Rubio defendió las recientes acciones del gobierno contra el régimen de Nicolás Maduro, señalando que las medidas implementadas responden a intereses de seguridad nacional y han producido resultados positivos al debilitar lo que Washington considera una amenaza en el hemisferio occidental.
Afirmó que Estados Unidos es “más seguro y más estable” tras la operación que depuso al mandatario venezolano y aseguró que la administración busca ahora colaborar con las nuevas autoridades para estabilizar el país.
Aunque respaldó las decisiones de Trump, Rubio también intentó moderar temores expresados por senadores de ambos partidos acerca de otros aspectos de la política exterior estadounidense.
Sobre las críticas por el interés expresado por Trump en Groenlandia y ciertos comentarios sobre la Organización del Tratado del Atlántico Norte (OTAN), Rubio aseguró que las tensiones están siendo abordadas mediante diálogo y que no se busca alterar alianzas tradicionales.

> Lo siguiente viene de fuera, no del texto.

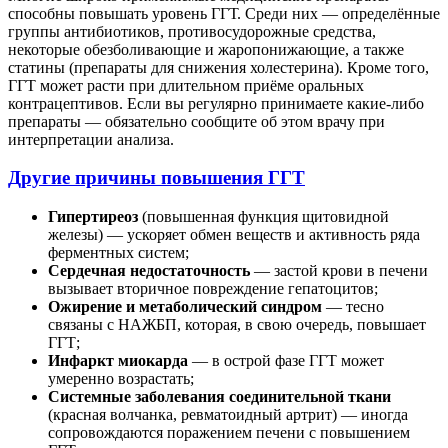
способны повышать уровень ГГТ. Среди них — определённые
группы антибиотиков, противосудорожные средства,
некоторые обезболивающие и жаропонижающие, а также
статины (препараты для снижения холестерина). Кроме того,
ГГТ может расти при длительном приёме оральных
контрацептивов. Если вы регулярно принимаете какие-либо
препараты — обязательно сообщите об этом врачу при
интерпретации анализа.
Другие причины повышения ГГТ
Гипертиреоз
(повышенная функция щитовидной
железы) — ускоряет обмен веществ и активность ряда
ферментных систем;
Сердечная недостаточность
— застой крови в печени
вызывает вторичное повреждение гепатоцитов;
Ожирение и метаболический синдром
— тесно
связаны с НАЖБП, которая, в свою очередь, повышает
ГГТ;
Инфаркт миокарда
— в острой фазе ГГТ может
умеренно возрастать;
Системные заболевания соединительной ткани
(красная волчанка, ревматоидный артрит) — иногда
сопровождаются поражением печени с повышением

El secretario de Estado subrayó la importancia de mantener una línea firme frente a regímenes autoritarios, y defendió la necesidad de que los aliados de la OTAN aumenten su inversión en defensa, aunque rechazó que la administración esté debilitando la coalición transatlántica.
Rubio también abordó otras preocupaciones internacionales, como la relación con China en torno a Taiwán y las posibilidades de futuras acciones contra Irán, afirmando que por ahora no hay planes inmediatos de usar fuerza militar en esos escenarios.